### Data under study

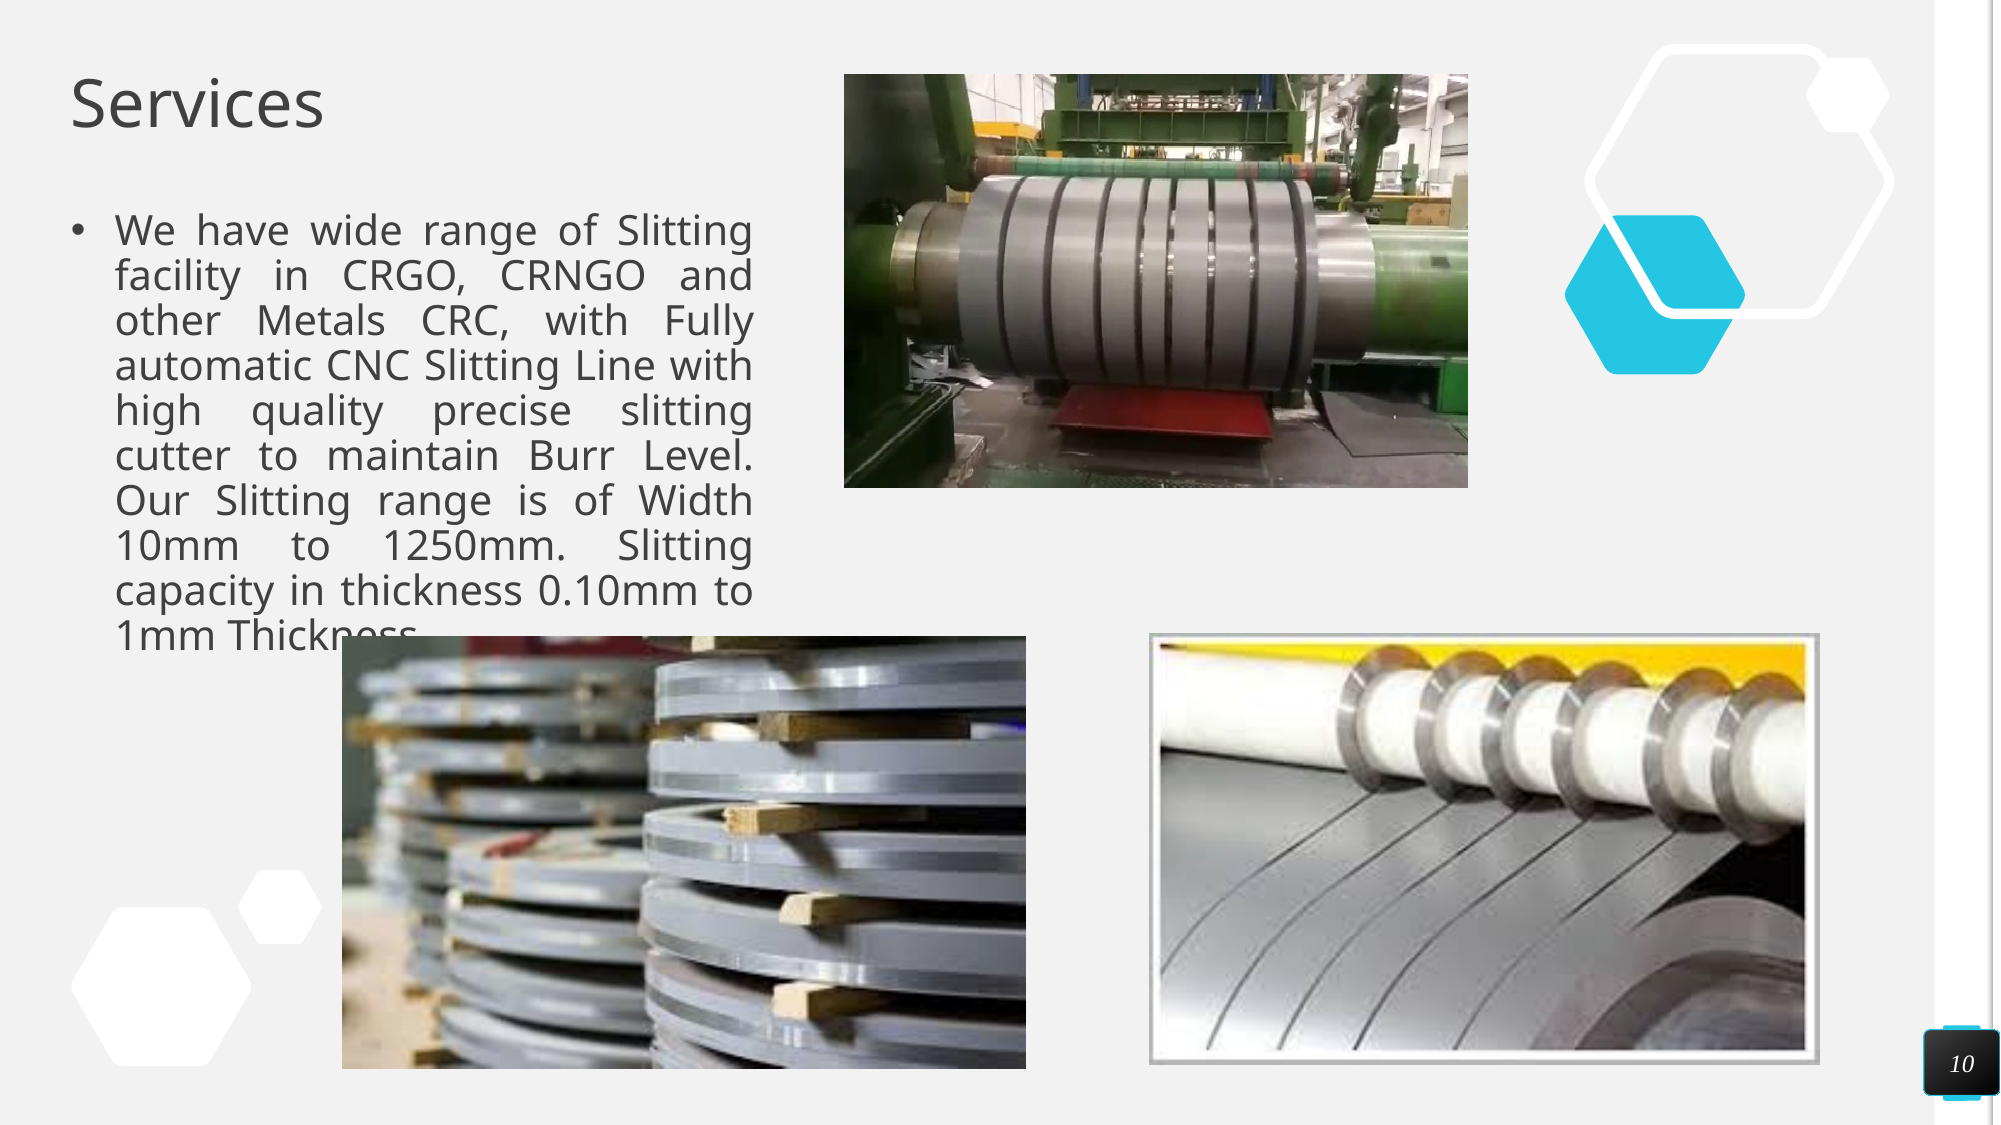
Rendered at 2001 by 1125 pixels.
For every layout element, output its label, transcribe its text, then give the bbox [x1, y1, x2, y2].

--

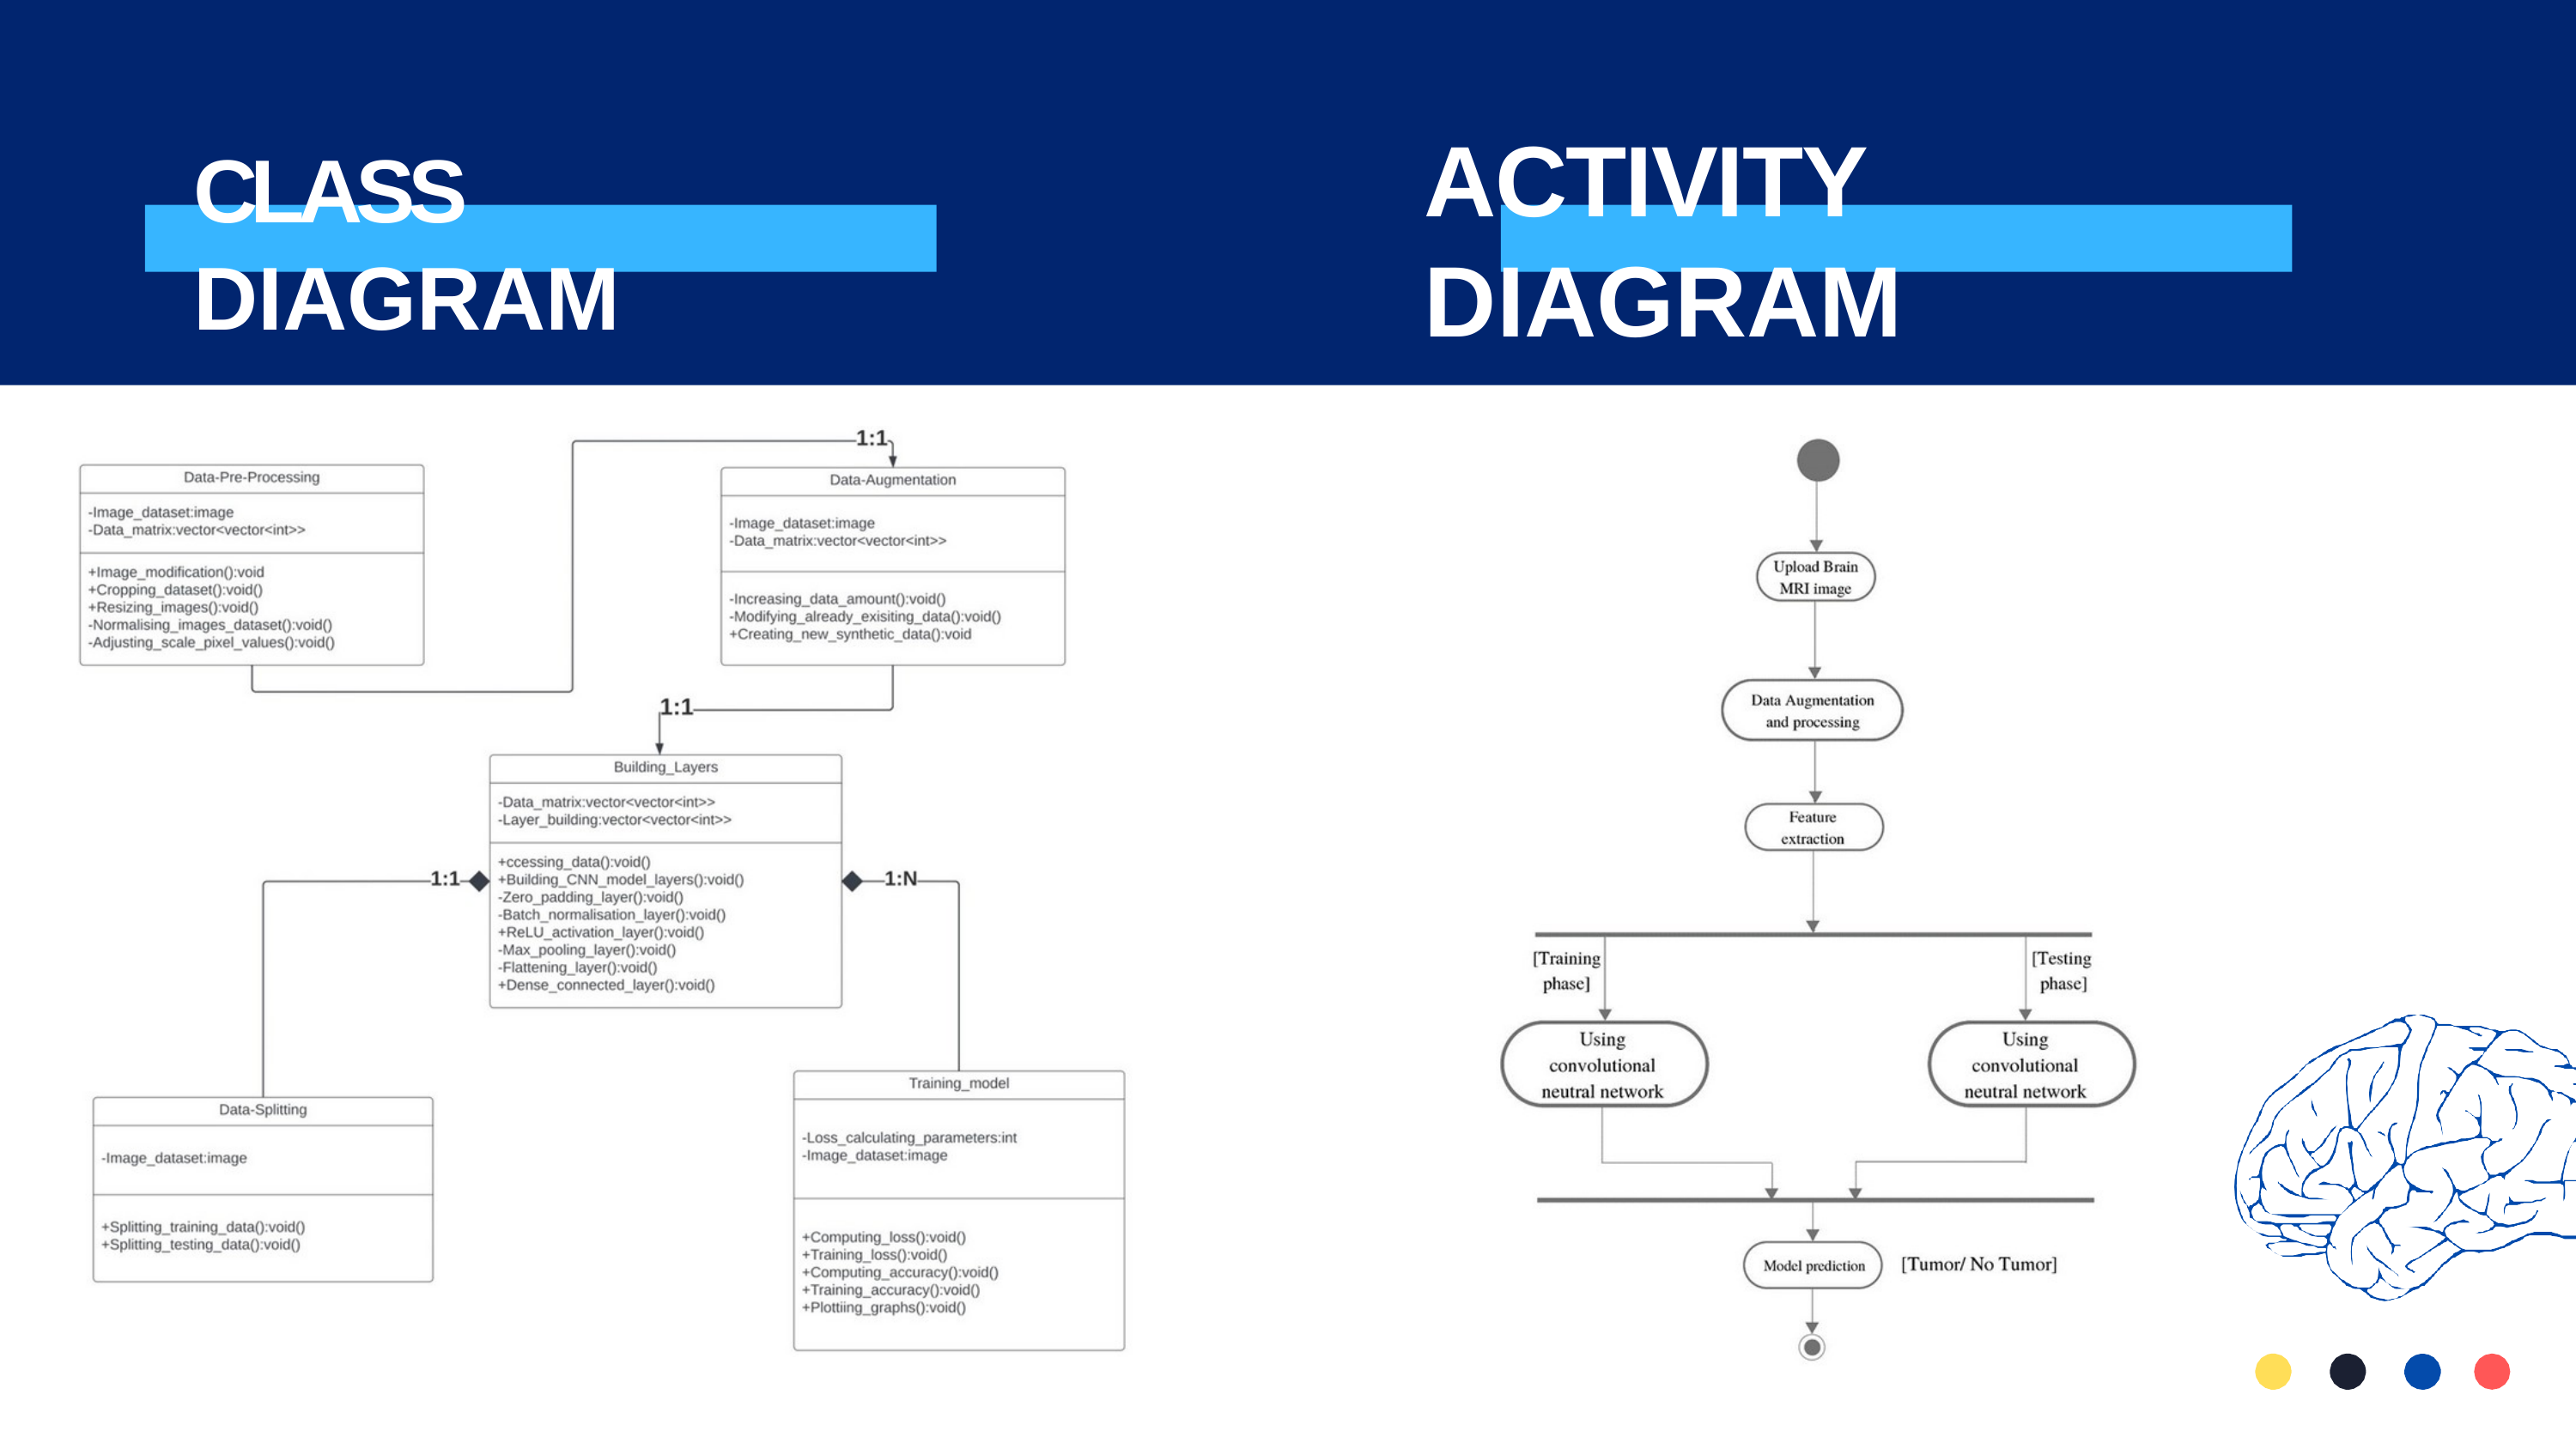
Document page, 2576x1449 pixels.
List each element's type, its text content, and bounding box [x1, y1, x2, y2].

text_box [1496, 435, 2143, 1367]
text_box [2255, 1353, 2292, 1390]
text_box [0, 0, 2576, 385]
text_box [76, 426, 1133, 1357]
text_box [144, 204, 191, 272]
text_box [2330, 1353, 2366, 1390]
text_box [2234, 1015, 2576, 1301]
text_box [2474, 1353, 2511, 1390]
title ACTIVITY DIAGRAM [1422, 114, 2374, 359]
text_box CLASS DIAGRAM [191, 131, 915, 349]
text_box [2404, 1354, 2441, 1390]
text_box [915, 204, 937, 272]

### Exercise
This exercise requires the lines of the entries containing the string "pixels".

### Task output
Rendered at 2001 by 1125 pixels.
Document page, 2576x1449 pixels.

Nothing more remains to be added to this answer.